# Rave Coffee - Cold Brew



## Guest (Jul 25, 2014)

Never seen anything quite like this before.

http://ravecoffee.co.uk/products/cold-brew

What does everyone think?

I've bought 2!


----------



## MWJB (Feb 28, 2012)

Cold brew is easy & delicious.


----------



## froggystyle (Oct 30, 2013)

Noah, can i ask you a question and get a real answer?


----------



## Guest (Jul 25, 2014)

Froggystyle, you can ask a question and you will get a real answer


----------



## froggystyle (Oct 30, 2013)

You were involved in a company that supplied roasted beans?


----------



## Guest (Jul 25, 2014)

No, not so much. Basically I was the front man - someone else did the roasting and posting. Make of that what you will, we don't speak to each other anymore because he didn't think I did a good job. But it wasn't for the want of trying. It was just hard and very very competitive!


----------



## froggystyle (Oct 30, 2013)

Ok, thanks for your honest answer.


----------



## Guest (Jul 25, 2014)

Put it this way, from what I know of the market - it's not that other roasters are expensive. It's that Rave are very very cheap! Great quality as well to be fair to them. It seemed that another website would pop up every week, and even when i got the website to page 1 on google - page view wise it wasn't any higher then 50 hits a day with maybe 1 purchase. That was with free postage and at 250g bags for £4.99. Really cheap considering postage is £2.80 alone.

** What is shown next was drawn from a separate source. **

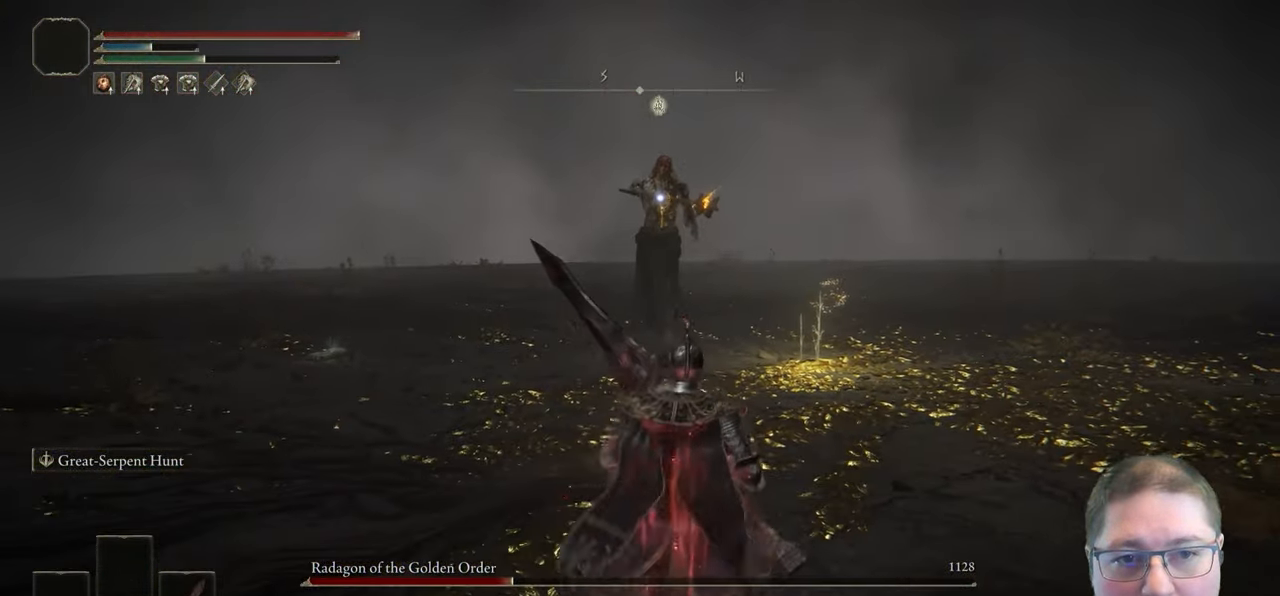
{"dt_ms": 500, "buttons": [], "left_stick": "up", "right_stick": "center", "button_events": []}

I don't know how they are so many roasters out there really. Or maybe they are all living on their reputation (i guess this could be true)

anyway i came to the conclusion that to make it as a roaster you have to be 100% roasted and posted the same day, be willing to put up with complaints and have your own roastery for people to walk around together with a cafe'.


----------



## jeebsy (May 5, 2013)

Don't see why they're selling this - pre ground is inferior surely regardless of how it's going to be brewed? Is this just a gimmick for the lazy?


----------



## froggystyle (Oct 30, 2013)

Or those without a grinder?


----------



## jeebsy (May 5, 2013)

BUt why is it pre ground by default?


----------



## froggystyle (Oct 30, 2013)

That is a very good point, didn't spot it!

One to ask rave i guess?


----------



## jeebsy (May 5, 2013)

Could understand having a cold brew blend sold with the normal whole bean/grind options but this seems a bit weird. Maybe they need to get rid of the 50kg of grounds CC used to season the EK...


----------